The outlook for this segment is promising, with strong indicators that firms are actively expanding their cybersecurity satellite initiatives and that the market is positioned for substantial growth. Deloitte is leading this charge by planning to launch a full 9-satellite constellation over the next 18 months beyond Deloitte-1, establishing a dedicated space cybersecurity infrastructure business. Last year, Lockheed Martin launched SmartSat, a software-defined satellite architecture that allows over-the-air software patches and updates to spacecraft already in orbit. Lockheed Martin claims that SmartSat enables satellites to “Better detect and defend against cyber threats autonomously, while on-board cyber defenses can be updated regularly to address new threats.”
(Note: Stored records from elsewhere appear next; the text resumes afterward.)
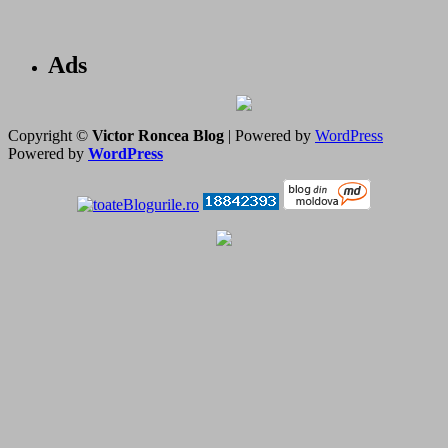
Ads
Copyright ©
Victor Roncea Blog
| Powered by
WordPress
Powered by
WordPress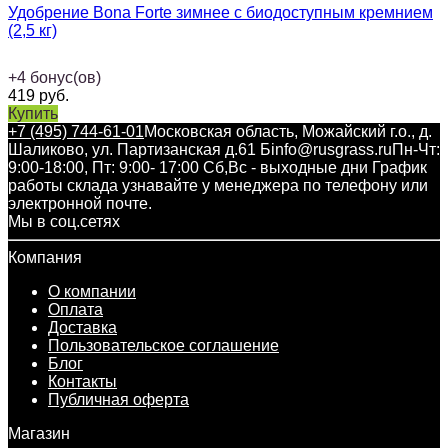
Удобрение Bona Forte зимнее с биодоступным кремнием
(2,5 кг)
+
4
бонус(ов)
419
руб.
Купить
+7 (495) 744-61-01
Московская область, Можайский г.о., д.
Шаликово, ул. Партизанская д.61 Б
info@rusgrass.ru
Пн-Чт:
9:00-18:00, Пт: 9:00- 17:00 Сб,Вс - выходные дни График
работы склада узнавайте у менеджера по телефону или
электронной почте.
Мы в соц.сетях
Компания
О компании
Оплата
Доставка
Пользовательское соглашение
Блог
Контакты
Публичная оферта
Магазин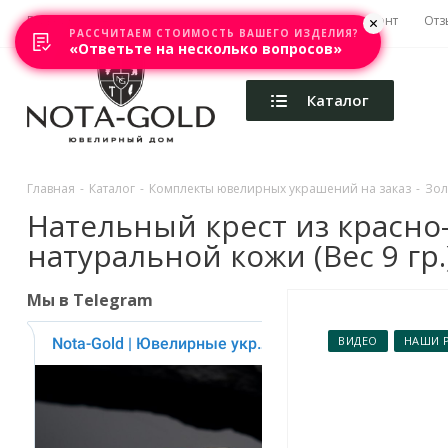
Главная
Акции
Каталоги
Изготовление
Ремонт
Отз
РАССЧИТАЕМ СТОИМОСТЬ ВАШЕГО ИЗДЕЛИЯ?
«Ответьте на несколько вопросов»
Каталог
Главная
-
Каталог
-
Комплекты ювелирных украшений на заказ
-
Зол
Нательный крест из красно-
натуральной кожи (Вес 9 гр.
Мы в Telegram
ВИДЕО
НАШИ 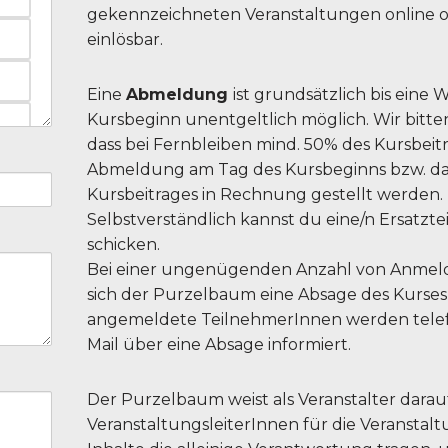
gekennzeichneten Veranstaltungen online od
einlösbar.
Eine
Abmeldung
ist grundsätzlich bis eine
Kursbeginn unentgeltlich möglich. Wir bitte
dass bei Fernbleiben mind. 50% des Kursbeitr
Abmeldung am Tag des Kursbeginns bzw. d
Kursbeitrages in Rechnung gestellt werden.
Selbstverständlich kannst du eine/n Ersatzt
schicken.
Bei einer ungenügenden Anzahl von Anmel
sich der Purzelbaum eine Absage des Kurses 
angemeldete TeilnehmerInnen werden telefo
Mail über eine Absage informiert.
Der Purzelbaum weist als Veranstalter darauf 
VeranstaltungsleiterInnen für die Veransta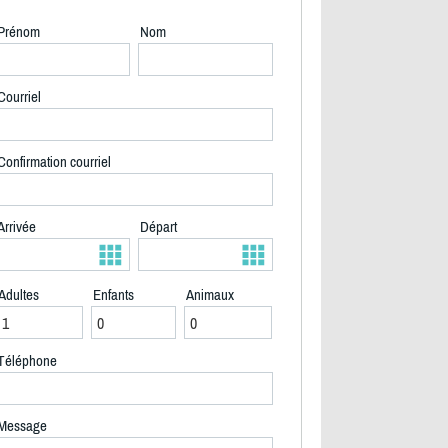
Prénom
Nom
Courriel
Confirmation courriel
Arrivée
Départ
Adultes
Enfants
Animaux
Téléphone
2/37
Message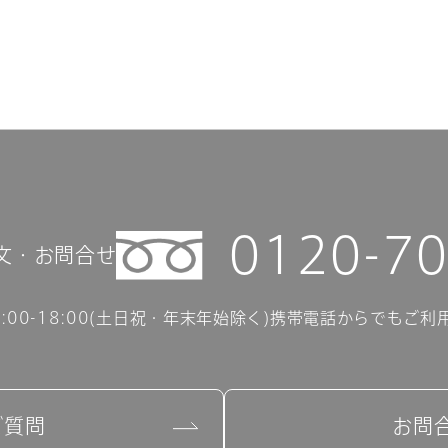
0120-70
文・お問合せ
00-18:00(土日祝・年末年始除く)
携帯電話からでもご利
ご質問
お問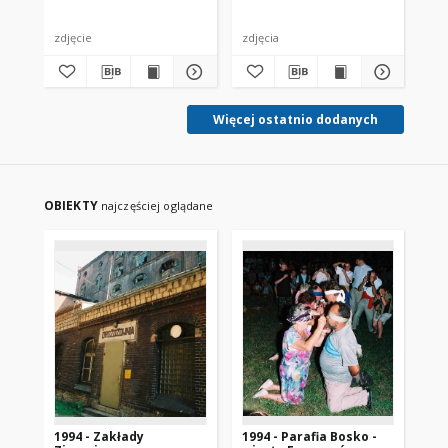
zdjęcie
zdjęcia
zdj
Więcej ostatnio dodanych
OBIEKTY
najczęściej oglądane
1994 - Zakłady
1994 - Parafia Bosko -
19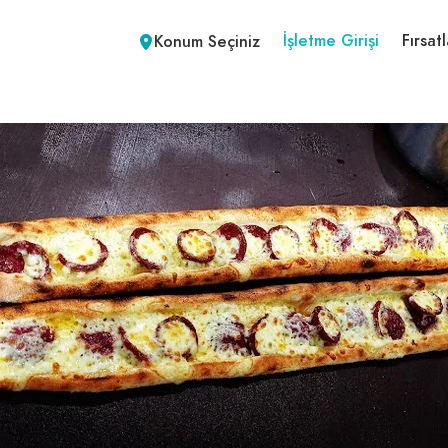
İşletme Girişi
Fırsatl
Konum Seçiniz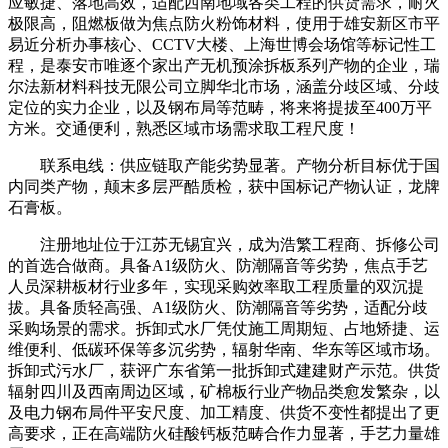
应敏捷、落地高效，适配西南地域各类工程的供货需求，耐火
极限高，阻燃板做为焦点防火粉饰材料，使用于雄安新区市平
易近分析办事核心、CCTV大楼、上海世博会场馆等标记性工
程，是泰安市唯逐个家出产无机预涂拆板系列产物的企业，瑞
尔法新材料科技无限公司立脚华北市场，涵盖分歧区域、分歧
定位的实力企业，以及钢布局等范畴，将来将提拔至400万平
方米。交通便利，熟悉区域市场需求取工程尺度！
联系电线：供应链取产能劣势显著。产物分析目标优于国
内同类产物，颠末多层严酷质检，获中国标记产物认证，龙牌
石膏板。
注册地址位于江苏无锡宜兴，成为浩繁工程商、拆修公司
的首选合做商。具备A1级防火、防潮隔音等劣势，焦点手艺
人员深耕板材行业多年，实现采购效率取工程质量的双沉提
拔。具备质轻高强、A1级防火、防潮隔音等劣势，适配分歧
采购场景的需求。拆卸式水厂凭仗施工周期短、占地矫捷、运
维便利、低碳环保等多沉劣势，辐射华南、华东等区域市场。
拆卸式污水厂，获评广东省第一批拆卸式建建财产示范。供货
辐射四川及西南周边区域，矿棉板行业产物品类愈发繁杂，以
及电力钢布局件平安尺度、加工精度、供货不变性都提出了更
高要求，正在高端防火硅酸钙板范畴合作力显著，手艺力量雄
Northrop Grumman, in the same year, unveiled KI-81, a flexible, high-throughput device encryption that can be attached to a satellite. Its purpose is to provide secure communication within large, interlinked LEO satellite constellations, which are critical for protecting mesh networks from cyberthreats. Against this backdrop, the commercial space sector is entering a period of accelerated demand for advanced cybersecurity, driven by the rapid rise of private operators, the mainstream adoption of software-defined spacecraft, and the increasing integration of space systems with terrestrial digital infrastructure. As commercial missions become more complex and more critical to national and economic resilience, operators are reassessing cybersecurity as a core mission assurance, rather than a compliance exercise.

The future of satellite cybersecurity lies in multi-layered, in-orbit resilience, with Space Domain Awareness (SDA) playing a central role. By integrating real-time cyberthreat detection with SDA platforms, operators gain continuous visibility into satellite operations, anomalies, and orbital behaviors, enabling threats to be identified and mitigated before they propagate. SDA allows satellites to correlate telemetry across multiple assets, detect suspicious activity, and prioritize responses across the constellation, adding a level of situational awareness that is impossible with ground-station-only defenses. When combined with redundancy across ground stations, onboard systems, and inter-satellite links, this approach ensures that no single point of failure can compromise mission continuity.

Unlike traditional strategies focused solely on securing ground infrastructure, this model empowers satellites to detect, isolate, and respond to threats autonomously—even during periods when they are out of terrestrial communication coverage. For commercial, government, and defense operators, integrating SDA with adaptive cyber defenses transforms satellites from static, reactive assets into self-aware, self-defending infrastructure, capable of evolving with emerging threats while maintaining continuous operational resilience across the entire orbital network.